Concerned that hydraulic fracturing (fracing) by Pennsylvania natural gas producers could threaten drinking water, state Rep. Phyllis Mundy (D-Luzerne) said she would introduce legislation to enact a one-year moratorium on new gas drilling and tighten restrictions on horizontal drilling and hydraulic fracturing. Her announcement is similar to one made by a Republican lawmaker last Friday.
"As a representative of the people and longtime advocate for the environment, I am deeply concerned about the potential for harm from drilling and the hydraulic fracturing process," Mundy said. "While I certainly recognize the benefits that Marcellus Shale drilling is bringing to landowners and to our local economy, I also recognize the threat of irreparable harm that it poses without appropriate legislative, regulatory and monetary safeguards in place."
In the first measure Mundy is seeking to amend current law to prohibit companies that use fracing or horizontal drilling from drilling wells within 2,500 feet of a primary source of supply for a community water system, such as a lake or reservoir. The current restriction is 100 feet.
Mundy expressed concern over the potential of the water returned from hydraulic fracturing to pollute drinking water. She claimed that horizontal wells put a great amount of resources at risk for contamination because they can run thousands of feet in length. The bill also would prohibit horizontal drilling from occurring underneath sources of drinking water.
"Thousands of my constituents rely on Huntsville and Ceasetown reservoirs for drinking water. Contamination of one or both would equate to a serious public health crisis," Mundy said.
The second measure is a resolution urging Congress to pass the Fracturing Responsibility and Awareness of Chemicals (FRAC) Act.

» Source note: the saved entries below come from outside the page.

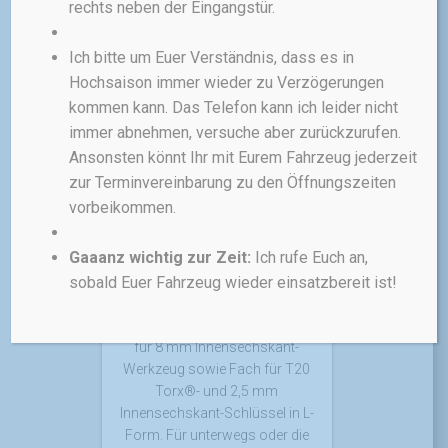
18,00 €
14,00 €.
rechts neben der Eingangstür.
zzgl.
Versandkosten
Ich bitte um Euer Verständnis, dass es in
Hochsaison immer wieder zu Verzögerungen
kommen kann. Das Telefon kann ich leider nicht
ANGEBOT!
immer abnehmen, versuche aber zurückzurufen.
Ansonsten könnt Ihr mit Eurem Fahrzeug jederzeit
FAHRRADPFLEGE
TOPEAK
zur Terminvereinbarung zu den Öffnungszeiten
Topeak X-Tool+
vorbeikommen.
Das Multifunktionstool Topeak
Gaaanz wichtig zur Zeit:
Ich rufe Euch an,
X-Tool+ für den Minimalisten
sobald Euer Fahrzeug wieder einsatzbereit ist!
mit 11 Funktionen, die
ordentlich im Griff verstaut sind.
Aktualisiertes Design mit Platz
für 8 mm Innensechskant-
Werkzeug sowie Fach für T20
Torx®- und 2,5 mm
Innensechskant-Schlüssel in L-
Form. Für unterwegs oder die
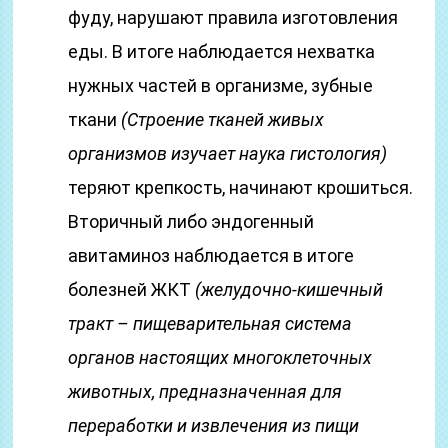
фуду, нарушают правила изготовления
еды. В итоге наблюдается нехватка
нужных частей в организме, зубные
ткани
(Строение тканей живых
организмов изучает наука гистология)
теряют крепкость, начинают крошиться.
Вторичный либо эндогенный
авитаминоз наблюдается в итоге
болезней ЖКТ
(желудочно-кишечный
тракт – пищеварительная система
органов настоящих многоклеточных
животных, предназначенная для
переработки и извлечения из пищи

The act would repeal a provision in the federal Safe Drinking Water Act that exempts oil and gas drilling industries from restrictions on hydraulic fracturing operations located near drinking water sources, a provision known as the "Halliburton Loophole."
The year-old FRAC Act would also require oil and gas industries to disclose all hydraulic fracturing chemicals and chemical constituents currently considered proprietary rights of the company (see Daily GPI, June 10, 2009).
The third piece of legislation Mundy is introducing would establish a one-year moratorium on the issuance of new gas drilling permits to give the General Assembly more time to enact appropriate protections into law and regulation.
"Given the speed and breadth of the industry, government is currently at a severe disadvantage to fully evaluate the implications of dangerous drilling so close to home," Mundy said. "This package of bills will help us begin the long overdue task of properly regulating Marcellus Shale drilling in our state."
Last Friday Pennsylvania state Rep. Karen Boback (R-Columbia/Luzerne/Wyoming) said she would introduce her own legislation with drilling and drinking water in mind. It is similar in some ways to what Mundy said she would introduce.
"Natural gas drilling has the potential to be the most promising economic boon for our Commonwealth, but we have to proceed with caution and make sure we are putting the health and safety of our citizens first," she said. "I am introducing this legislation to put additional safeguards in place for the drinking water sources we all share and on which we rely. As we have seen from the [BP oil spill] catastrophe in the Gulf, once an accident occurs, it is difficult to restore our natural resources. I believe the best approach is to proceed with caution."
Boback's legislation would require companies seeking drilling permits in close proximity to public drinking water sources to provide to the Department of Environmental Protection (DEP):
In addition, it would require DEP to notify all public water drinking operators within the watershed that a well permit has been submitted and to publish a notice in the PA Bulletin if it believes that a proposed well site will have the potential to affect a public water supply. Finally, it would include a prohibition on horizontal drilling beneath any public drinking water source and would increase the buffer between any drill site and public drinking water sources.
Other bills that would place a severance tax on natural gas drilling in the Marcellus Shale, raise minimum royalty payments, require full disclosure of the chemicals used in hydraulic fracturing and more could all soon be taken up for consideration by Pennsylvania lawmakers -- but the General Assembly's efforts to close a $1 billion budget gap might push at least some of those bills to a back burner (see Daily GPI, June 1).